What is needed: For this exercise, restate the records word for word.

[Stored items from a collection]
◇ ◇ ◇ ◇ ◇

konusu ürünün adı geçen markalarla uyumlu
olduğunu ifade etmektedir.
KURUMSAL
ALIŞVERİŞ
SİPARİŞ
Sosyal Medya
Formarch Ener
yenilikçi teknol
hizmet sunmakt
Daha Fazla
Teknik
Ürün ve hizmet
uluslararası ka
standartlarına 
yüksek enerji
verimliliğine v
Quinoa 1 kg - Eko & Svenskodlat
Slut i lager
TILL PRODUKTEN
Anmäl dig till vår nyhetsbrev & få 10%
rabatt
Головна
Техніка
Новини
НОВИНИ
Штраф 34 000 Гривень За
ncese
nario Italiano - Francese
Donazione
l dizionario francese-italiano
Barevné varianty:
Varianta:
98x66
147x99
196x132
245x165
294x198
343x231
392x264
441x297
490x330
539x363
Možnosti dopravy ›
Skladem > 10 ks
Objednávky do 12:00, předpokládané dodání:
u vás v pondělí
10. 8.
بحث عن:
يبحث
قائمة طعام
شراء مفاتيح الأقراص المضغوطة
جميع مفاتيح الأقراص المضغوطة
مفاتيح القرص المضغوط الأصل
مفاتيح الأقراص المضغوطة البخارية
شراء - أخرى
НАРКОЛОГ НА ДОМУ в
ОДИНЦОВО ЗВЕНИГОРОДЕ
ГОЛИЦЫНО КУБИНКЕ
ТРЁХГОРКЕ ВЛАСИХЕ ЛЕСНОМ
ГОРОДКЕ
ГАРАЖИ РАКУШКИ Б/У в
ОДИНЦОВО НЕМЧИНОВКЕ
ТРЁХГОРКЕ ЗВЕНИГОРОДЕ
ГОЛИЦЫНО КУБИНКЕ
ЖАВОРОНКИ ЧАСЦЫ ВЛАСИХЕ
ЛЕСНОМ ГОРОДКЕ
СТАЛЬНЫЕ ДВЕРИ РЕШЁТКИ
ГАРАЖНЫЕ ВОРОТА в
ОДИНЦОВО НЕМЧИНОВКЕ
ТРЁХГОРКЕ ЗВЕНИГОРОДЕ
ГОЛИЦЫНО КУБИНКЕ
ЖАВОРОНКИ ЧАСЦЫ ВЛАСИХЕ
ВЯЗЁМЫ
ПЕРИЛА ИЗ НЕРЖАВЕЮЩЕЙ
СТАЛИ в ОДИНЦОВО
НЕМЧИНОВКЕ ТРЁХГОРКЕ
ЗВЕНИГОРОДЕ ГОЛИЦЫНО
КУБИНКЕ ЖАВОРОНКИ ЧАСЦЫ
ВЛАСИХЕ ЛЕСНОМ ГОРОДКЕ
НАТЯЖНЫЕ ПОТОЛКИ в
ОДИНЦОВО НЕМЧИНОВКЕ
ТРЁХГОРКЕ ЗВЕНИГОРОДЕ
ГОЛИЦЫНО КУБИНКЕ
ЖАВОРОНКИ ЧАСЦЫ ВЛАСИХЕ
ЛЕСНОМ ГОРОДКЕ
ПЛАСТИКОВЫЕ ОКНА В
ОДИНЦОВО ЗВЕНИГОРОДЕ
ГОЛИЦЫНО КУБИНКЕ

◇ ◇ ◇ ◇ ◇

Result of the task:
konusu ürünün adı geçen markalarla uyumlu
olduğunu ifade etmektedir.
KURUMSAL
ALIŞVERİŞ
SİPARİŞ
Sosyal Medya
Formarch Ener
yenilikçi teknol
hizmet sunmakt
Daha Fazla
Teknik
Ürün ve hizmet
uluslararası ka
standartlarına 
yüksek enerji
verimliliğine v
Quinoa 1 kg - Eko & Svenskodlat
Slut i lager
TILL PRODUKTEN
Anmäl dig till vår nyhetsbrev & få 10%
rabatt
Головна
Техніка
Новини
НОВИНИ
Штраф 34 000 Гривень За
ncese
nario Italiano - Francese
Donazione
l dizionario francese-italiano
Barevné varianty:
Varianta:
98x66
147x99
196x132
245x165
294x198
343x231
392x264
441x297
490x330
539x363
Možnosti dopravy ›
Skladem > 10 ks
Objednávky do 12:00, předpokládané dodání:
u vás v pondělí
10. 8.
بحث عن:
يبحث
قائمة طعام
شراء مفاتيح الأقراص المضغوطة
جميع مفاتيح الأقراص المضغوطة
مفاتيح القرص المضغوط الأصل
مفاتيح الأقراص المضغوطة البخارية
شراء - أخرى
НАРКОЛОГ НА ДОМУ в
ОДИНЦОВО ЗВЕНИГОРОДЕ
ГОЛИЦЫНО КУБИНКЕ
ТРЁХГОРКЕ ВЛАСИХЕ ЛЕСНОМ
ГОРОДКЕ
ГАРАЖИ РАКУШКИ Б/У в
ОДИНЦОВО НЕМЧИНОВКЕ
ТРЁХГОРКЕ ЗВЕНИГОРОДЕ
ГОЛИЦЫНО КУБИНКЕ
ЖАВОРОНКИ ЧАСЦЫ ВЛАСИХЕ
ЛЕСНОМ ГОРОДКЕ
СТАЛЬНЫЕ ДВЕРИ РЕШЁТКИ
ГАРАЖНЫЕ ВОРОТА в
ОДИНЦОВО НЕМЧИНОВКЕ
ТРЁХГОРКЕ ЗВЕНИГОРОДЕ
ГОЛИЦЫНО КУБИНКЕ
ЖАВОРОНКИ ЧАСЦЫ ВЛАСИХЕ
ВЯЗЁМЫ
ПЕРИЛА ИЗ НЕРЖАВЕЮЩЕЙ
СТАЛИ в ОДИНЦОВО
НЕМЧИНОВКЕ ТРЁХГОРКЕ
ЗВЕНИГОРОДЕ ГОЛИЦЫНО
КУБИНКЕ ЖАВОРОНКИ ЧАСЦЫ
ВЛАСИХЕ ЛЕСНОМ ГОРОДКЕ
НАТЯЖНЫЕ ПОТОЛКИ в
ОДИНЦОВО НЕМЧИНОВКЕ
ТРЁХГОРКЕ ЗВЕНИГОРОДЕ
ГОЛИЦЫНО КУБИНКЕ
ЖАВОРОНКИ ЧАСЦЫ ВЛАСИХЕ
ЛЕСНОМ ГОРОДКЕ
ПЛАСТИКОВЫЕ ОКНА В
ОДИНЦОВО ЗВЕНИГОРОДЕ
ГОЛИЦЫНО КУБИНКЕ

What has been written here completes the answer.